*** Supplied entries Section Begins ***

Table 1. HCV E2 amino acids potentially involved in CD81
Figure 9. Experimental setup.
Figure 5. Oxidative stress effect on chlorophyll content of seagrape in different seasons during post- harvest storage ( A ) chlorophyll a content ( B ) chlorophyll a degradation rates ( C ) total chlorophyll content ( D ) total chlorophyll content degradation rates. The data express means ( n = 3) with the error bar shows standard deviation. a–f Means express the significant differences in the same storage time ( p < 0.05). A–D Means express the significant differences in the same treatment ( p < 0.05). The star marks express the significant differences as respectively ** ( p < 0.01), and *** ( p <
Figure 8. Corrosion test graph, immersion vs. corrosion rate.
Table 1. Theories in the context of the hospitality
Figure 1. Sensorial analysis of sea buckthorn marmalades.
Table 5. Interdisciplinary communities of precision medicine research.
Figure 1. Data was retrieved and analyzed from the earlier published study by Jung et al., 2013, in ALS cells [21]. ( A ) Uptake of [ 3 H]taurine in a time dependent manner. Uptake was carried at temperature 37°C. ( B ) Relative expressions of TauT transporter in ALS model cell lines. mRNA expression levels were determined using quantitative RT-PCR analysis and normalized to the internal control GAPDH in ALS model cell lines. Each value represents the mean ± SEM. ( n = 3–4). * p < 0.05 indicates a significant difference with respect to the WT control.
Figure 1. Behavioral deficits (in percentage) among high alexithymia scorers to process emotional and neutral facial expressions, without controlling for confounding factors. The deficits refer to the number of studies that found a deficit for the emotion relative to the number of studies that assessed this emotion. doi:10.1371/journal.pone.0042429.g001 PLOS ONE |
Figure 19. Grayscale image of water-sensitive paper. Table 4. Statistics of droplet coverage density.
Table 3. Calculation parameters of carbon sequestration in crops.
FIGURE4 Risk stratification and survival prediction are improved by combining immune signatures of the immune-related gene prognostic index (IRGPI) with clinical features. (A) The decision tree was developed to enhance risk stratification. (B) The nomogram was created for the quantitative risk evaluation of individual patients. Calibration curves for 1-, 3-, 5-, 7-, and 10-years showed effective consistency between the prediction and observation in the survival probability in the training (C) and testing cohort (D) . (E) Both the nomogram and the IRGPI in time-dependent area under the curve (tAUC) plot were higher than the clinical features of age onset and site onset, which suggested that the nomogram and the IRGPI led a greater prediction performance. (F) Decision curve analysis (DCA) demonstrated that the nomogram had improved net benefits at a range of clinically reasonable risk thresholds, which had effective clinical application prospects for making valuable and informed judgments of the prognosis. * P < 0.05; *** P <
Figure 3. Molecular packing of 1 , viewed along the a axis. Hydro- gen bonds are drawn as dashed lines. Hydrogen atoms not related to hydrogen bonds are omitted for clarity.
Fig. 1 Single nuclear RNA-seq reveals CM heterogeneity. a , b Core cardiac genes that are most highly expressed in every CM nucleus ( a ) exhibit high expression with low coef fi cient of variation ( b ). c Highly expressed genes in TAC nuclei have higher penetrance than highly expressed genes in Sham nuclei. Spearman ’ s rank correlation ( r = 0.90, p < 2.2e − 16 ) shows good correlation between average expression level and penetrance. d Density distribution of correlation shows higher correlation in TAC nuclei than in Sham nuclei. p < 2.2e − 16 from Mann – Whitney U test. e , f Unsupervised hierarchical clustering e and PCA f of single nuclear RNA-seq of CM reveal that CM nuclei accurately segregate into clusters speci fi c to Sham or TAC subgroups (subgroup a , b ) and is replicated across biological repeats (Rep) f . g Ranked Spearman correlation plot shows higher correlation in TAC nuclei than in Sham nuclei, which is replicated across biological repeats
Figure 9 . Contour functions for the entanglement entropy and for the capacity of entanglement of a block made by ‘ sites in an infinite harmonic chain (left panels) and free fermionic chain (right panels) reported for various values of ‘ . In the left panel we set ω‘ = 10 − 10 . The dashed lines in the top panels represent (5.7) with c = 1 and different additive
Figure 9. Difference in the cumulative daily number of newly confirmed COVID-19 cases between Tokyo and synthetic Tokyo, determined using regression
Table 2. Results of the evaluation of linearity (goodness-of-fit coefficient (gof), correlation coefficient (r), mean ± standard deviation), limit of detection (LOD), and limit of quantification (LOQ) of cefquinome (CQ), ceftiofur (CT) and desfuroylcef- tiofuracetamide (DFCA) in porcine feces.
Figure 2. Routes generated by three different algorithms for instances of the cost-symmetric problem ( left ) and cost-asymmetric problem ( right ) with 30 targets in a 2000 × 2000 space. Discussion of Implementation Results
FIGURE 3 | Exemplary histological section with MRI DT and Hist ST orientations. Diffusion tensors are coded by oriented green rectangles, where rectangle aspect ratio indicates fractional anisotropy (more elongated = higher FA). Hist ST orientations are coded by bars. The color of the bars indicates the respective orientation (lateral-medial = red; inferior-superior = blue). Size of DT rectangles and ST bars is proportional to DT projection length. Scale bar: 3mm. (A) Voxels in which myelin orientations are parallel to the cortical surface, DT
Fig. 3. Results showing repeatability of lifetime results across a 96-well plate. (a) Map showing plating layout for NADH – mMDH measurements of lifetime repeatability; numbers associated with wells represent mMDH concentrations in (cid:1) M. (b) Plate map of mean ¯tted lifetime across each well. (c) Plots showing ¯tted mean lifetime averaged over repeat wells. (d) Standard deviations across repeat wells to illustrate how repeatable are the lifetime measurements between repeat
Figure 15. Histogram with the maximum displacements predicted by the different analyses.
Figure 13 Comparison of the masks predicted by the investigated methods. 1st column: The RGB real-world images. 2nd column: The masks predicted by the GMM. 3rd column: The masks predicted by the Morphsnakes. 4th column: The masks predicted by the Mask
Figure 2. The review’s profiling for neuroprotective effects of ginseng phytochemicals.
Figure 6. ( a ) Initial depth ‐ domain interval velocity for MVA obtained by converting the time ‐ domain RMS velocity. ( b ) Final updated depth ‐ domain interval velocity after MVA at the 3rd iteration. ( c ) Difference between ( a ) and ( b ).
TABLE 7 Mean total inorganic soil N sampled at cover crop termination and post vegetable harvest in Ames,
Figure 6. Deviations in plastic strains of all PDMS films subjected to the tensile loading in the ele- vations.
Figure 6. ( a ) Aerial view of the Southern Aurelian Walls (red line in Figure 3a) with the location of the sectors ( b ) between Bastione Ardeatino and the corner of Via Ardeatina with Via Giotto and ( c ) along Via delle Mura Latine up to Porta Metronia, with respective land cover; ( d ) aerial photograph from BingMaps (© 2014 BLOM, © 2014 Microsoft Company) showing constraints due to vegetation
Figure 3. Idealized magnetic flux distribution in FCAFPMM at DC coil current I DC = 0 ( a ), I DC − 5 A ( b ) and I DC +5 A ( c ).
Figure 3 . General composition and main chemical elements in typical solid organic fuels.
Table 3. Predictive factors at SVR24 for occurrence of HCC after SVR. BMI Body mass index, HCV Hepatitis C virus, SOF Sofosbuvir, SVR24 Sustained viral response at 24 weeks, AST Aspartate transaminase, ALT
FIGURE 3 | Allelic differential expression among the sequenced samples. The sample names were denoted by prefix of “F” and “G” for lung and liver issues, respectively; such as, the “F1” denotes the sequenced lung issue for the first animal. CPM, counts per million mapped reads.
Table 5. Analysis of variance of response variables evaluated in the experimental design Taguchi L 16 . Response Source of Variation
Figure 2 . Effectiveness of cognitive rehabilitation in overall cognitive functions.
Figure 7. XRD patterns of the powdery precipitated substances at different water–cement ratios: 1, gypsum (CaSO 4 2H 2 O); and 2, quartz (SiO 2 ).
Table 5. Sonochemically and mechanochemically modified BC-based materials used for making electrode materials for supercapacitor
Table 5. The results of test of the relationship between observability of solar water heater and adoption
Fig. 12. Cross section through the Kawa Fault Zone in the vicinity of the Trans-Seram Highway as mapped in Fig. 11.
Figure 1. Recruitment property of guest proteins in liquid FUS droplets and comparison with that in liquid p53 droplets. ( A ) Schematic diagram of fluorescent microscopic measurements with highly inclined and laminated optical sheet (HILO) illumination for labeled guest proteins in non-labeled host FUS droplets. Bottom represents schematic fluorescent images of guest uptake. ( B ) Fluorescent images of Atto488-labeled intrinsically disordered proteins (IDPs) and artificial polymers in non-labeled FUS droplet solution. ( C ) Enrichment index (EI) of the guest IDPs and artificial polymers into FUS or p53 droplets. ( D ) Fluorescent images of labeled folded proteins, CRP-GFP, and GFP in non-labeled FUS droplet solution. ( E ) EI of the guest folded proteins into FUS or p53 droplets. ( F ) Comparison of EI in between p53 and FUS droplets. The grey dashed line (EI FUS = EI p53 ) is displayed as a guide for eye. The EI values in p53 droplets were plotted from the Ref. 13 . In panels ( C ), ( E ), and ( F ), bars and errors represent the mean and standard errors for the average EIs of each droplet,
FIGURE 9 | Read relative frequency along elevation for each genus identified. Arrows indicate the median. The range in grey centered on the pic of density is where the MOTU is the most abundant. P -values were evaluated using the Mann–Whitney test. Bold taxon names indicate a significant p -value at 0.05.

*** Supplied entries Section Ends ***

- Try it -
State the number of lines in the data that contain the word "functions", offering no other text.

- Result of this exercise -
2